In Fine Art Pedagogy after Modernism, Houghton (2014) explains how seperate technical teaching in Art schools originates from the pioneering pedagogy taught at Nova Scotia College of Art and Design (NSCAD). To ensure art students could still access technical resources regardless of the module “the pedagogy that was created was one where skills were available à la carte, ideas and process dominated …” (ibid, page 7). 

Fine Art courses routinely centre contextual studies and make the teaching of skills optional and open to all students, delivered by technicians. Arguably, this approach is not sufficient to reach the technical literacy increasingly required for creative professions. This resonates with UAL’s Creative Attributes Framework (UAL, 2022) that recommends the development of self-efficacy, resilience, and agility.  
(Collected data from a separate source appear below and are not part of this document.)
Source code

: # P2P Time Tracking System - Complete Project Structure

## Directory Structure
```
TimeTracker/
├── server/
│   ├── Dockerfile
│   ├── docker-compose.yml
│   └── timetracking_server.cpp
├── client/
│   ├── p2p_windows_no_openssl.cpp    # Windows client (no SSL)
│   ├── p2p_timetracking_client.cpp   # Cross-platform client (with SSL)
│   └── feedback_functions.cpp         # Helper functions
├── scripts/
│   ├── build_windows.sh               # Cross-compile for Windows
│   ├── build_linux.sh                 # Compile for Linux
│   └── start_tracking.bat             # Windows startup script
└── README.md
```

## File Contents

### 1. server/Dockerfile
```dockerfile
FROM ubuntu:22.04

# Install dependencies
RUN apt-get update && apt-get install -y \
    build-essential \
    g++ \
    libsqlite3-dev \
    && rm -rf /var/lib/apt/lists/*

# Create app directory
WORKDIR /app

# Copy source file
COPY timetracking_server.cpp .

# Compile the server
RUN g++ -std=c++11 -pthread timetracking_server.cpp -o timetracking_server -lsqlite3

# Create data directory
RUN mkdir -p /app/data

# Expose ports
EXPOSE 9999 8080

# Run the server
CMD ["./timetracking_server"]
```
I have tried to reintegrate skills-based teaching into the pedagogy of the course, an approach that resonates with the pedagogical views of the previous Programme Director (Chorpening, 2014) who observed a “shift away from the skills of making” on BA Fine Art courses.

My own teaching has been influenced by my experience in computing departments where acquiring technical skills is often mandatory. In Fine Art, I want to pursue an approach that dissolves the demarcation between ‘lecture’ and ‘workshop’ with hybrid activities that may begin with contextual slides and artistic references, followed by teaching skills needed for the type of practice that the lesson is covering. Our lecturers would be more inclined to integrate skills-based learning into their teaching, leaning on their own practices and expertise. The limitation of this approach, however, is that the technical team still operates an open access model as expected by the college, and as such, can often be out of sync with the academic team.

In summary, moving forward I will:

  • Continue to advance a pedagogy that dissolves the separation between theory and skills-based teaching, encouraging where possible hybrid teaching activities.
  • Work closely with the technical team to ensure that academic and technical teams align their teaching.
  • Where possible, create joint-delivery workshops with both a technician and academic present, to encourage collaboration. 
  • Be attentive to the wider context in which Fine Art education has responded to the need for skills-based teaching, and respond to attributes identified in the CAF report.

References 

Houghton, Nicholas. ‘Fine Art Pedagogy after Modernism: A Case Study of Two Pioneering Art Schools’. Art, Design & Communication in Higher Education 13, no. 1 (1 April 2014): 7–18. https://doi.org/10.1386/adch.13.1.7_1.

UAL (2022) Creative attributes frameworkUAL. Available at: https://www.arts.ac.uk/about-ual/teaching-and-learning-exchange/careers-and-employability/creative-attributes-framework (Accessed: 22 March 2025). 

Chorpening, K., 2014. The problem with making in fine art: A case for the expanded teaching of drawing. Art, Design & Communication in Higher Education13(1), pp.93-107.